Столь странное лечение не дало никакого результата, и было единогласно решено прооперировать мою почку. Но тут реакция моей матери оказалась достойной всего того, чего она ждала от меня. Она отказалась от операции. Она категорически и горячо протестовала против этого, несмотря на доводы крупнейшего немецкого нефролога, которого сама же выписала из Берлина за большие деньги.

Позже я узнал, что, по ее мнению, почки и сексуальная деятельность были взаимосвязаны. Напрасно врачи убеждали ее, что и после операции я смогу вести нормальную сексуальную жизнь; я уверен, что именно слово «нормальная» окончательно добило ее и утвердило в решении. Она прочила мне далеко не «нормальную» сексуальную жизнь. Бедная мамочка! Я не был достаточно любящим сыном.

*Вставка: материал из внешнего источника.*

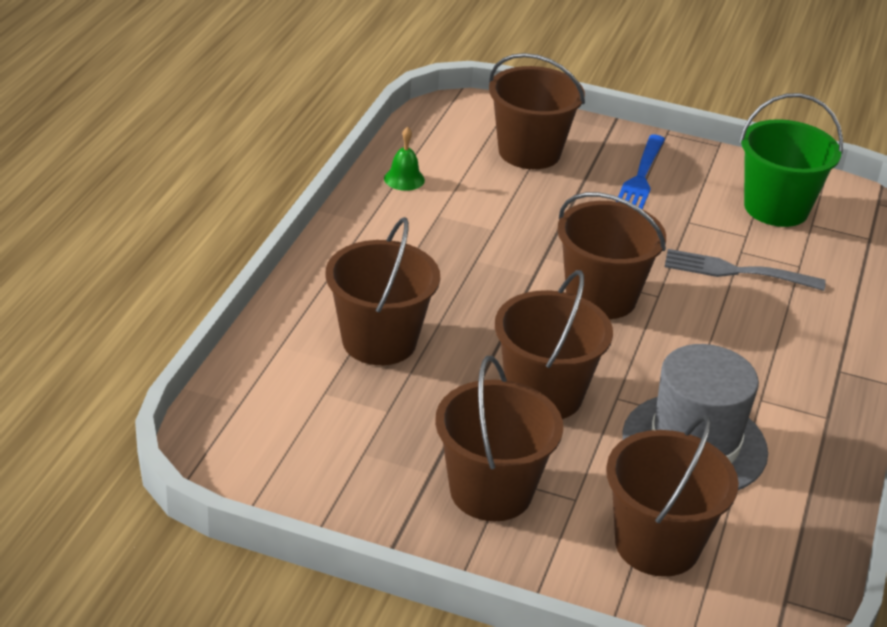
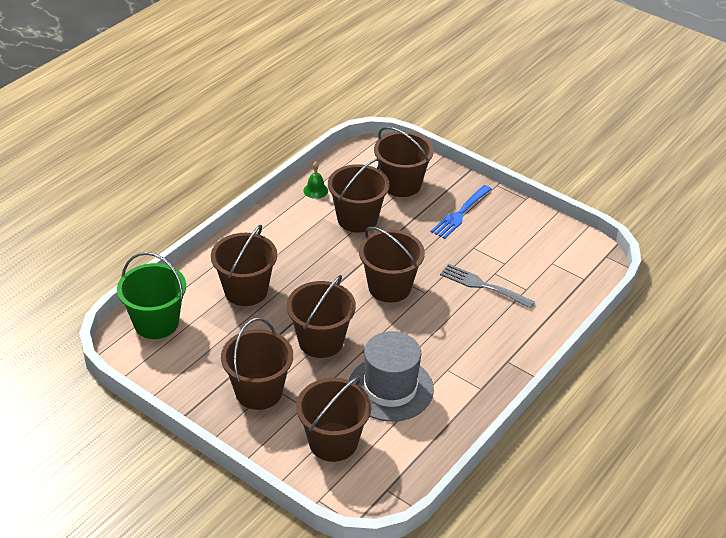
camera: 20 degrees right, 5 degrees up
green bucket [739,93,843,227] -> green bucket moved to [117,252,186,339]
none -> brown bucket [328,158,390,233]

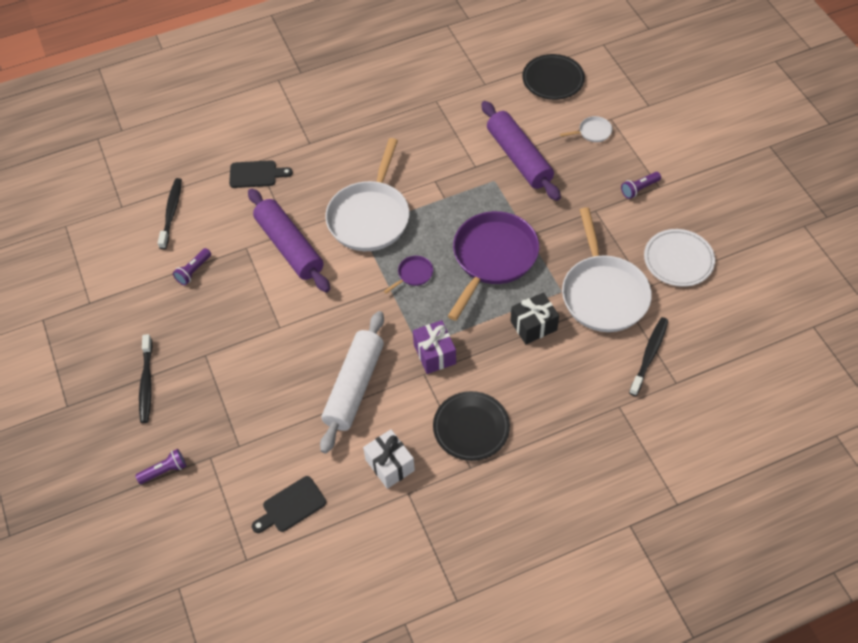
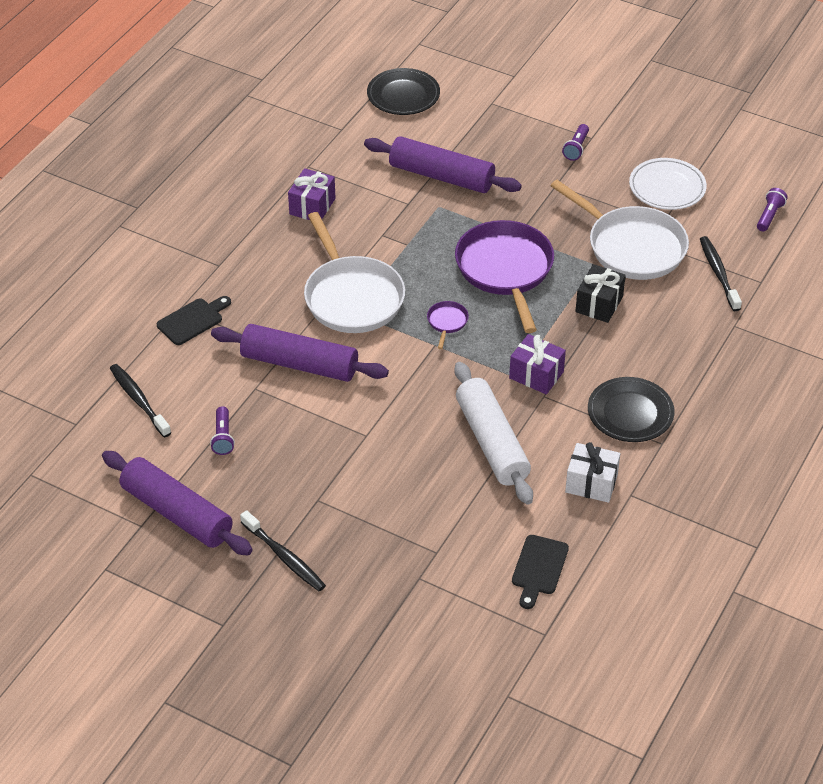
camera: 40 degrees left, 10 degrees down
purple flashlight [135,449,186,484] -> purple flashlight moved to [757,188,788,231]
white pan [560,116,612,142] -> none
none -> purple rolling pin [102,451,253,555]
none -> purple gift [288,168,335,220]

Но мою почку не тронули, и немецкий специалист уехал поездом, посулив мне неминуемую смерть. Однако я не умер, несмотря на всех немецких специалистов, с которыми с тех пор мне довелось иметь дело.

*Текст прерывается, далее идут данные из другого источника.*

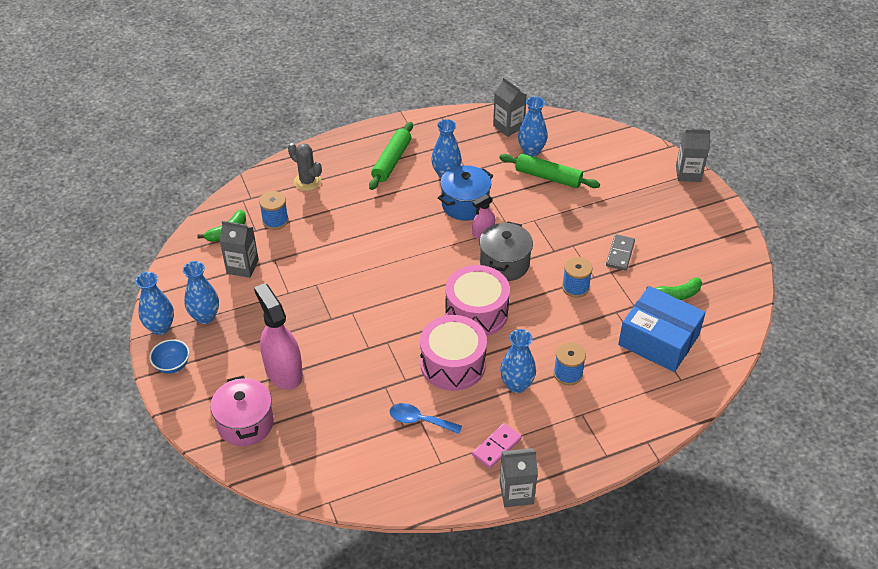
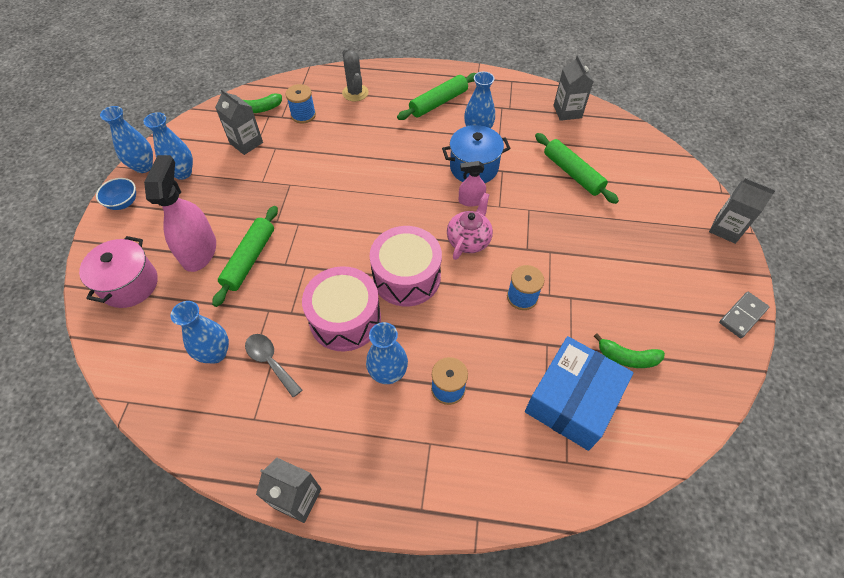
camera: 30 degrees right, 10 degrees up
blue spoon [389,403,462,434] -> grey spoon [245,334,302,397]
pink domino [472,423,522,469] -> none
grey pot [479,221,533,281] -> pink teapot [447,193,493,260]
blue vase [518,97,548,157] -> blue vase moved to [171,301,229,364]
grey domino [606,234,635,271] -> grey domino moved to [719,292,769,338]
blue box [618,286,706,372] -> blue box turned 60 degrees clockwise [525,336,634,451]
none -> green rolling pin [212,206,278,307]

Моя почка прошла. Как только спал жар, меня на носилках перенесли в отдельное купе поезда, который умчал нас в Бордигеру, в Италию, предоставив попечению щедрого средиземноморского солнца.

Первое знакомство с морем потрясло меня. Я тихо спал на своей кушетке, как вдруг пахнуло душистой свежестью. Это поезд остановился в Алассио и мать приоткрыла окно. Я приподнялся на локтях, а она, улыбаясь, следила за моим взглядом. Глядя в окно, я вдруг понял, что мы приехали. Передо мной было синее море, пляж, усыпанный галькой, с лежащими на боку рыбачьими лодками. Я смотрел на море. Со мной что-то сделалось. Не знаю что: безграничное спокойствие, чувство, что я вернулся. С тех пор море всегда было для меня простой, но достаточной метафизикой. Я не умею говорить о море. Знаю только, что оно разом освобождает меня от всех обязательств.

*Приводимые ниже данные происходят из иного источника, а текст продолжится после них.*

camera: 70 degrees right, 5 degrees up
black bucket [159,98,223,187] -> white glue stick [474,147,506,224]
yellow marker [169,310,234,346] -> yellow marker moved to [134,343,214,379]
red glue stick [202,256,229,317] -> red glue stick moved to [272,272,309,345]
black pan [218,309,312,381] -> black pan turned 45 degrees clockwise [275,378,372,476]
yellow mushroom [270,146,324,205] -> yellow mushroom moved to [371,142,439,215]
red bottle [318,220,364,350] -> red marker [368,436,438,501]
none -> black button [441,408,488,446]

Пока я набирался сил под лимонными деревьями и мимозами Бордигеры, мать съездила ненадолго в Ниццу. Она хотела продать свой Дом моделей в Вильно и открыть аналогичный в Ницце. Ее практический ум подсказывал ей, что у меня все же было мало шансов стать французским посланником, живя в небольшом городишке Восточной Польши.

Но когда через шесть недель мы вернулись в Вильно, то стало ясно, что «Maison Nouvelle» уже нельзя продать и тем более спасти. Моя болезнь разорила нас. В течение двух-трех месяцев ко мне приглашали лучших специалистов Европы, и моя мать была по уши в долгах. Да и до болезни, хотя ее Дом моделей на протяжении двух лет, бесспорно, считался первым в городе, его престиж был блистательнее, чем состояние дел, а наш образ жизни — не по средствам; предприятие существовало в порочном кругу жизни в кредит, и я постоянно, как рефрен, слышал русское слово вексель. К тому же не стоит забывать и необычайную экстравагантность моей матери, когда речь шла обо мне, окружавший меня впечатляющий табор учителей и тем паче ее решимость любой ценой поддерживать видимость благополучия, не давать распространяться слухам о том, что дело приходит в упадок, так как у клиентуры с ее капризным снобизмом при выборе ателье решающую роль играет успех: малейшие материальные трудности — и дамы надувают губки и обращаются в другое место или же пытаются выторговать у вас низкую цену, ускоряя тем самым наше банкротство. Моей матери это было хорошо известно, и она до конца боролась, пытаясь сохранить видимость благополучия. Ей легко удавалось внушить клиенткам мысль, что их «соглашаются принять» и даже «терпят», что в них совершенно не нуждаются, что им оказывают одолжение, принимая их заказы. Дамы ссорились между собой, стараясь привлечь ее внимание, никогда не торговались из-за цены, боясь, что новое платье не поспеет к балу, к премьере, к празднику, — в то время как к моей матери ежемесячно приставали с ножом к горлу, требуя оплатить векселя, и ей приходилось занимать у ростовщиков, подписывать новые векселя, чтобы погасить старые, и при этом еще следить за современной модой, не давать опередить себя конкурентам, ломать комедию перед покупателями, терпеть бесконечные примерки дорогих клиенток, не показывая виду, что вы от них зависите, и присутствовать при «куплю — не куплю» этих дам с наигранной улыбкой, не подавая виду, что финал этого вальса сомнений является для вас вопросом жизни и смерти.